As I played, I inched closer to the doorway. Soon I was able to make out their words. What I heard made me more frightened than I had ever been before.
“I can’t take it any longer,” Brenda said. Her voice sounded strange, as if she were choking on her own words.
Mama made a soft noise as if in agreement. I could tell she was trying to comfort her.
“We’ll find a way out, Brenda. I’ve tried. You know I’ve tried. But last time, he almost killed us. I’m still carrying the scars.”
“What about the others? You know who’s next. I can’t let that happen. I won’t!” Brenda hissed.
Mama’s voice was barely more than just air. “What can we do? What can I do? There’s no way to stop him. I’ve put rat poison in his food. I’ve left, and he found me and nearly killed me the last time. How long was it before I could open my eye?”
The room was silent for a moment.
“I stole his claw hammer,” Brenda whispered. “I hid it behind the back of the cabin.”
I stopped playing jacks and held the ball tightly in my hand.
“Keep your voice down, please, Honey,” Mama said.
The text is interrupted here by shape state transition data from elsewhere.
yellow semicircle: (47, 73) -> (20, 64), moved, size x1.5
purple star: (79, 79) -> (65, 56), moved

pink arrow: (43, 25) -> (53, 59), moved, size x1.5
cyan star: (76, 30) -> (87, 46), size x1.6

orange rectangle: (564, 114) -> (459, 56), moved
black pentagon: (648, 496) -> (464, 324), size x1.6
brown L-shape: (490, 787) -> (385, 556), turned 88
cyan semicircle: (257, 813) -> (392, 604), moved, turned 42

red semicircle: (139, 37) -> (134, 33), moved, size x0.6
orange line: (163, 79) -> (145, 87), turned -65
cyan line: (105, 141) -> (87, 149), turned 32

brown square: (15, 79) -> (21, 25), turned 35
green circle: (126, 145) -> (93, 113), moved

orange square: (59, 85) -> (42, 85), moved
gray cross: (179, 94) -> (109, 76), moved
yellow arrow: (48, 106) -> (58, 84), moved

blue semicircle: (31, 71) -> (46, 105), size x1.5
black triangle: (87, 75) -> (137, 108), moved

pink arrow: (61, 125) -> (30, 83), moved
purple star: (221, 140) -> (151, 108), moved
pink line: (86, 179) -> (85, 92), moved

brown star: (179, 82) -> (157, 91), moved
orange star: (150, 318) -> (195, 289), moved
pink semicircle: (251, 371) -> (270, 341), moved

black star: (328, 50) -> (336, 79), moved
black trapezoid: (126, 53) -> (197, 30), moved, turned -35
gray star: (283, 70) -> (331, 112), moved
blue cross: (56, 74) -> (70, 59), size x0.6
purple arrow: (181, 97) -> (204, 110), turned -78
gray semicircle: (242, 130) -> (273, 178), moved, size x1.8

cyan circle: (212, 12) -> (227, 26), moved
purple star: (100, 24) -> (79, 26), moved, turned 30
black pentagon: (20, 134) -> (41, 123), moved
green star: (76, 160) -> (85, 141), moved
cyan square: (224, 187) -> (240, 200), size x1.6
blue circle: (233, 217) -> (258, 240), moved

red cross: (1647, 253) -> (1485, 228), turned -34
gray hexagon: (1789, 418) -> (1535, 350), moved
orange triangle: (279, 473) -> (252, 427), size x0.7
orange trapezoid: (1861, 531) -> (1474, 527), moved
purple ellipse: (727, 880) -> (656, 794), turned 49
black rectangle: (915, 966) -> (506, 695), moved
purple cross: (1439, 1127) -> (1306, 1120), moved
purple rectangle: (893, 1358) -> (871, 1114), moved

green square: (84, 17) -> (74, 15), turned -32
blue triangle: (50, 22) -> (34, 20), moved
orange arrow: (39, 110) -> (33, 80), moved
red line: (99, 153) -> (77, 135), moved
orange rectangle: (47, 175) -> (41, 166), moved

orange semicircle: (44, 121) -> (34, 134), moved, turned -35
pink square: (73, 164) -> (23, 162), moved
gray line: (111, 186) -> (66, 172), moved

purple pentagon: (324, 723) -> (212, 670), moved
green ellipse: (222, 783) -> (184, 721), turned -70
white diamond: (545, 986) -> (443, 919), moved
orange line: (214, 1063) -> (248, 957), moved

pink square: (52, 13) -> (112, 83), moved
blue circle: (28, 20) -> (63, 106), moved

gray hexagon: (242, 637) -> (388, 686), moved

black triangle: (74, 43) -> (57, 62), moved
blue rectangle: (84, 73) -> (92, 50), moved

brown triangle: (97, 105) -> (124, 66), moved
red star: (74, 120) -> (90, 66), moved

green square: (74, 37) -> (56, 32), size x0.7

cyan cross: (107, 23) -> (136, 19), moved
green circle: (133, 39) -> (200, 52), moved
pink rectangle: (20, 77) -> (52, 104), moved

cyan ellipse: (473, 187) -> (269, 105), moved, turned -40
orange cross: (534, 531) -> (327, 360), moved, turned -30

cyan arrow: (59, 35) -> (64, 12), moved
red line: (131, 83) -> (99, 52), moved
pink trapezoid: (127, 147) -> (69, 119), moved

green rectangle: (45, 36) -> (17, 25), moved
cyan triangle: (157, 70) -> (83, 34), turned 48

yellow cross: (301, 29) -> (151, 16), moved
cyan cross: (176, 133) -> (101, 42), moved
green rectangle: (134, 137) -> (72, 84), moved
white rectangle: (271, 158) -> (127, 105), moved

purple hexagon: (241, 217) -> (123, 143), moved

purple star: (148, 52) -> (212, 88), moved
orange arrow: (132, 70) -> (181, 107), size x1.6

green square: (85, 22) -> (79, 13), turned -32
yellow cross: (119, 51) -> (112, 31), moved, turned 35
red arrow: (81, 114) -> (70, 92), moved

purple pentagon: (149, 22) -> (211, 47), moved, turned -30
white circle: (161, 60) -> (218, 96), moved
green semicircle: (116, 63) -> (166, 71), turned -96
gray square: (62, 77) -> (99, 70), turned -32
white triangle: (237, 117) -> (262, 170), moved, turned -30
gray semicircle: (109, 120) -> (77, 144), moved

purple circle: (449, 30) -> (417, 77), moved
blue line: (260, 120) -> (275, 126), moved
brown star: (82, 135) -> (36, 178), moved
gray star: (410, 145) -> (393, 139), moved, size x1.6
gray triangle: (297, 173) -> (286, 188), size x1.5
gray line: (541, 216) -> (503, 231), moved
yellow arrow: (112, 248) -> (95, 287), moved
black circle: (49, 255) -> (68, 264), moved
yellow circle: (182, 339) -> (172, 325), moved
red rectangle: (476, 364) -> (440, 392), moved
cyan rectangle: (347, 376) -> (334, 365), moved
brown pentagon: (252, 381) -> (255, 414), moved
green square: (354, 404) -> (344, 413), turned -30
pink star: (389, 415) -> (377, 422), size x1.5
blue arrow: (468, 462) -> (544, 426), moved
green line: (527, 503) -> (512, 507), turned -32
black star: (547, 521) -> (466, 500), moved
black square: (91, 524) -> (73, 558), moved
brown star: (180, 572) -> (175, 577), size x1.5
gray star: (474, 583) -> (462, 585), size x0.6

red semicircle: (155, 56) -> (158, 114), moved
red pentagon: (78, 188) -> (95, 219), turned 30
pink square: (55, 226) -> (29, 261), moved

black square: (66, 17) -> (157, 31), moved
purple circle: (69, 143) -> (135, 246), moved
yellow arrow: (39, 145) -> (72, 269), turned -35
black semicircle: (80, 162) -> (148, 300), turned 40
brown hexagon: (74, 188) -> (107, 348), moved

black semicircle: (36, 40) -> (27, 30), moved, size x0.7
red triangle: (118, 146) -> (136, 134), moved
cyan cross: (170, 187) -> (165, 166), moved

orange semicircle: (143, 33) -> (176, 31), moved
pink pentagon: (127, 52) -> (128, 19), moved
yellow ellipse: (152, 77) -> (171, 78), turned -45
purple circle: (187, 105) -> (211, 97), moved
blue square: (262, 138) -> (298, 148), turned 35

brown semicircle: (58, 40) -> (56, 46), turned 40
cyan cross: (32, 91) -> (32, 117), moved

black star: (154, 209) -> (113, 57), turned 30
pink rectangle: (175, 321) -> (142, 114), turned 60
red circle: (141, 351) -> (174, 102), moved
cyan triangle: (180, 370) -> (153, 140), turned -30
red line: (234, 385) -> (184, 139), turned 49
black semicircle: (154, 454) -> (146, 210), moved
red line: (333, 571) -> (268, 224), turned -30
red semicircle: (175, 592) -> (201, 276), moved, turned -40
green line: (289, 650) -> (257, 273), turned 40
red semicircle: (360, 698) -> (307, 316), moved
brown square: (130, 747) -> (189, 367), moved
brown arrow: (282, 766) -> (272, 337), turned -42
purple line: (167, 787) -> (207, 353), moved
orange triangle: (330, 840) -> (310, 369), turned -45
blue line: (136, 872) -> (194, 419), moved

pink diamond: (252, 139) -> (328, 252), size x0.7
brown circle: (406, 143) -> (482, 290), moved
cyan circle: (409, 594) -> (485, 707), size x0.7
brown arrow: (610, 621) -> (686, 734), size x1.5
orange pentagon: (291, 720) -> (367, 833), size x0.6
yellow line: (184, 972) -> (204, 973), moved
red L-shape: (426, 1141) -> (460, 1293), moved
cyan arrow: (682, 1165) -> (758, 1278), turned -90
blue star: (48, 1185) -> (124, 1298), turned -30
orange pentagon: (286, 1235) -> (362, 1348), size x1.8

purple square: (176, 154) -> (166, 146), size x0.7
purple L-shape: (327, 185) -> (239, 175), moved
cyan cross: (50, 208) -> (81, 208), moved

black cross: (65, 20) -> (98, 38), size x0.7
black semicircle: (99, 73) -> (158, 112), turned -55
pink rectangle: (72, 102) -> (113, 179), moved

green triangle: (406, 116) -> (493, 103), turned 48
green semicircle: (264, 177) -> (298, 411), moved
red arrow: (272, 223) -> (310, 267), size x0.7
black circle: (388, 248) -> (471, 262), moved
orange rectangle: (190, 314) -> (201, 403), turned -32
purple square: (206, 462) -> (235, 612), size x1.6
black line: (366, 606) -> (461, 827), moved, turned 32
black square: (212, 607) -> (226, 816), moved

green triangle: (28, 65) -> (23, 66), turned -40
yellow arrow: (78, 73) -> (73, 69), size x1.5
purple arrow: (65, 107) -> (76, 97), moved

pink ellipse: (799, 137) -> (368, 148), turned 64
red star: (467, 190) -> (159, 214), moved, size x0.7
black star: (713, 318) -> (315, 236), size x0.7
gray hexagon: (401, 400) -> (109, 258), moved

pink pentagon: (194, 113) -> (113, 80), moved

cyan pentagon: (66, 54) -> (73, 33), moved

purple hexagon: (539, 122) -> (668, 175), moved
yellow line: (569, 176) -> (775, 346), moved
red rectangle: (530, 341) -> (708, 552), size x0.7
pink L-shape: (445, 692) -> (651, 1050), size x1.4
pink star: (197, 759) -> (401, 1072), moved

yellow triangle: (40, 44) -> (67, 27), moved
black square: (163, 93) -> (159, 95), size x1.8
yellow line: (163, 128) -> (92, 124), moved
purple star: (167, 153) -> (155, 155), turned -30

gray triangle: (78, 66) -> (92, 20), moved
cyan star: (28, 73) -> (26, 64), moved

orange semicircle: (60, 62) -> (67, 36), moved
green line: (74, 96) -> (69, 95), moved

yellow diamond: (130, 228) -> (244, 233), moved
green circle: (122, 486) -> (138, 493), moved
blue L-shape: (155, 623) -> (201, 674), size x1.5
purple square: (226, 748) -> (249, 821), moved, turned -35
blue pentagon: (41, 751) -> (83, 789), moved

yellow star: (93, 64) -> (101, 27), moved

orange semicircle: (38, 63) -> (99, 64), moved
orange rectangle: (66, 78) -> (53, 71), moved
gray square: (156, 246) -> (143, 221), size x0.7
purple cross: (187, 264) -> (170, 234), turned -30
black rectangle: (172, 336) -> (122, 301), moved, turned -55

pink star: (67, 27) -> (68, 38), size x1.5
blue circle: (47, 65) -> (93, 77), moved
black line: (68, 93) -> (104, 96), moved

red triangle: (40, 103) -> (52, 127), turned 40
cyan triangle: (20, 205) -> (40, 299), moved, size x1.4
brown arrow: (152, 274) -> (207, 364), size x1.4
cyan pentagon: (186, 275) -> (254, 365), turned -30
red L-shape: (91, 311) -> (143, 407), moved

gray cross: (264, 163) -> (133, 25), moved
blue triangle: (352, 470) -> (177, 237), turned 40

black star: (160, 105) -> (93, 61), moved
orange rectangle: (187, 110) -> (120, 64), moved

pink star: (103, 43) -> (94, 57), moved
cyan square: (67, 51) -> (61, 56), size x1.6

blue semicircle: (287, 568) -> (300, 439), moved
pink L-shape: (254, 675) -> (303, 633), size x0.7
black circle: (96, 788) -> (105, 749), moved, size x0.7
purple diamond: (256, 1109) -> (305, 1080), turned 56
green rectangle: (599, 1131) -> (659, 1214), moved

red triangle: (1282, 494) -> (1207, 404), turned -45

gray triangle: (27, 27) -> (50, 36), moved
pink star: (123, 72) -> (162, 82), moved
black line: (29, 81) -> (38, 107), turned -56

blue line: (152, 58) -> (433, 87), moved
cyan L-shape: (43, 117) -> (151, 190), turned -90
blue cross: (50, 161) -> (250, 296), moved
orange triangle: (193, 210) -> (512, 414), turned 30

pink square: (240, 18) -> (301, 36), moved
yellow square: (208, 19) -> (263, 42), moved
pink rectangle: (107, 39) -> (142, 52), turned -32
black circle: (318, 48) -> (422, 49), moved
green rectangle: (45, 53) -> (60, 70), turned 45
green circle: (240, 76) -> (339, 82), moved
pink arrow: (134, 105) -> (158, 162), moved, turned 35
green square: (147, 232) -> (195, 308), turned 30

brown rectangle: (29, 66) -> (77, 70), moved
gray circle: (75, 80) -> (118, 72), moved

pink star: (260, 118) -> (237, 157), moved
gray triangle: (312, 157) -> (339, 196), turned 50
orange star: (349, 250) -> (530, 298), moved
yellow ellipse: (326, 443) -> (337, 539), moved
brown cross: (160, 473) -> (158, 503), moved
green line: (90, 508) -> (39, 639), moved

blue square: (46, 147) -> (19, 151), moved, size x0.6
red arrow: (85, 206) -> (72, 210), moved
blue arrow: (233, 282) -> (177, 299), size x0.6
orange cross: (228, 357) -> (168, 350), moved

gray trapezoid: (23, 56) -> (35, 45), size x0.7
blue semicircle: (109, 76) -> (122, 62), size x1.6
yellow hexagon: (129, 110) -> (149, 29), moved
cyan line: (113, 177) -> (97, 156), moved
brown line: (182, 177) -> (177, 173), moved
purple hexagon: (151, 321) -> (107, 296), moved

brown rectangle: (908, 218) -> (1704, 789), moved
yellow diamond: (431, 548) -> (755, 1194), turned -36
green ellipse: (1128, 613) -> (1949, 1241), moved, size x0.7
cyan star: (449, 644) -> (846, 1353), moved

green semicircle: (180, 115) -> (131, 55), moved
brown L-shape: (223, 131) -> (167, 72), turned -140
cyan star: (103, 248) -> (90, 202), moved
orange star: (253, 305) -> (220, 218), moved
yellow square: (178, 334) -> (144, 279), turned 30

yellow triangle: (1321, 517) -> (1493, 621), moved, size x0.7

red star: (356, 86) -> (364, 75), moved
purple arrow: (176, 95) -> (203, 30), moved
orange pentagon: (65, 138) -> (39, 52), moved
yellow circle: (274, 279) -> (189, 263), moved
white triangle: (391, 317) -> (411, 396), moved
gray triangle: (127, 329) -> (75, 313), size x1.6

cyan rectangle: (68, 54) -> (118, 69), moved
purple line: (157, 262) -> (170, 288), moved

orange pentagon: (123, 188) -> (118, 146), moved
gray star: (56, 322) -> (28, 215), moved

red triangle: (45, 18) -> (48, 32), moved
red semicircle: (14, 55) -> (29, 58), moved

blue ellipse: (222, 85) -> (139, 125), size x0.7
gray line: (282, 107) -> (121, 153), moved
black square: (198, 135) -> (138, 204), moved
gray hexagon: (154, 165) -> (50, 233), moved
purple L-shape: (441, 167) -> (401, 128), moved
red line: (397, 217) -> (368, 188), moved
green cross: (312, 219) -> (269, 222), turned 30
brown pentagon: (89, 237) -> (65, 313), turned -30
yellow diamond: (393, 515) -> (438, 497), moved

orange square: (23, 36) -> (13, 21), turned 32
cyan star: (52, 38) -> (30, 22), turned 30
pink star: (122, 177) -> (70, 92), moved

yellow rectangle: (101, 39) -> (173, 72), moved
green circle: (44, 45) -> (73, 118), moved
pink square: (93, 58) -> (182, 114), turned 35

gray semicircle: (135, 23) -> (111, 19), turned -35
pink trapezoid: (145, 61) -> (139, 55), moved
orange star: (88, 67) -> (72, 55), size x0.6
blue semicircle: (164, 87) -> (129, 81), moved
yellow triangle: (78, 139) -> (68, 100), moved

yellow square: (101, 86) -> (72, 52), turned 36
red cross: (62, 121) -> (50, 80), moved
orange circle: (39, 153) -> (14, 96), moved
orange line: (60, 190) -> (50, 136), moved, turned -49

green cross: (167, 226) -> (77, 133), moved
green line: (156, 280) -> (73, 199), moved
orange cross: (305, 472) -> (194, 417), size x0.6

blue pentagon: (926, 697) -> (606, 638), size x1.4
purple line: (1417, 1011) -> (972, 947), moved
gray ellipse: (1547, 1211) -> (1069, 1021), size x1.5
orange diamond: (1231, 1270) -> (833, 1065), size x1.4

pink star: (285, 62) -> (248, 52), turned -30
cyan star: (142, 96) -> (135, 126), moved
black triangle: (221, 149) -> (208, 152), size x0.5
“I’m never gonna let him touch me again. I’d rather be dead,” Brenda said.
“Lord, help us,” Mama whispered. “May God forgive me.”
“I’m gonna do it,
Mama,” Brenda said.
“I know,” Mama said. “We should have done it long ago.”
“I’m going to pull that hammer out tonight. I’m gonna put the hammer under the bed.”
Mama’s foot scuffed against the floor. Brenda paused for a second, then continued.
“Once he starts snoring, I’m gonna hit him in the head with that claw hammer. I’m gonna bash in his skull. I’m gonna hit him and hit him. That’s what I’m gonna do. I’m going to kill him!”
Chapter 4
A Child’s Innocence
I jumped up as the little ball dropped from my hand and rolled across the plank floor. My bare feet scattered the pebbles I used for jacks.
“Oh no! Mama, no! No!”
The words came pouring out of my mouth before I realized I had spoken. I had to keep Mama and Brenda safe, and I felt in my soul that this could only end badly. At the same time, my young mind could not wrap around what I had heard Brenda say.
I burst into the front room, seeing Mama sitting on the only chair and Brenda huddled close by her on the floor. Their faces looked pale in the lamplight. I saw fear and desperation in their eyes.
“Please don’t kill Daddy! Please don’t do it,” I cried.
Tears streamed down my cheeks as I ran up to Mama. They both stood up quickly, and Brenda reached out for me. I jumped back before she could touch me. Mama shot her a nervous glance and then tried to put a smile on her face when she looked down at me.
“Calm down, Frances,” she whispered. “You’re gonna wake everybody up.”
“You can’t! You can’t do murder!” I wailed.
Brenda hung her head and stared at the floor. Mama tried to reason with me.
“It’s okay . . . it’s okay,” Mama said.